YOUR ASSIGNMENT: Copy out every line of the rows below word for word, leaving the pictures out.

(Dataset entries)

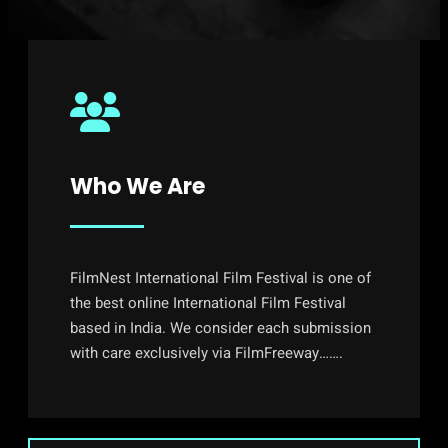
Who We Are
FilmNest International Film Festival is one of
the best online International Film Festival
based in India. We consider each submission
with care exclusively via FilmFreeway…….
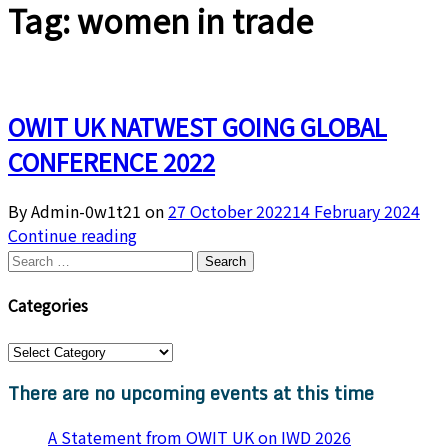
Tag:
women in trade
OWIT UK NATWEST GOING GLOBAL
CONFERENCE 2022
By Admin-0w1t21 on
27 October 2022
14 February 2024
Continue reading
Search
for:
Categories
Categories
There are no upcoming events at this time
A Statement from OWIT UK on IWD 2026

RESULT OF THIS TASK:
Who We Are
FilmNest International Film Festival is one of
the best online International Film Festival
based in India. We consider each submission
with care exclusively via FilmFreeway…….
Tag:
women in trade
OWIT UK NATWEST GOING GLOBAL
CONFERENCE 2022
By Admin-0w1t21 on
27 October 2022
14 February 2024
Continue reading
Search
for:
Categories
Categories
There are no upcoming events at this time
A Statement from OWIT UK on IWD 2026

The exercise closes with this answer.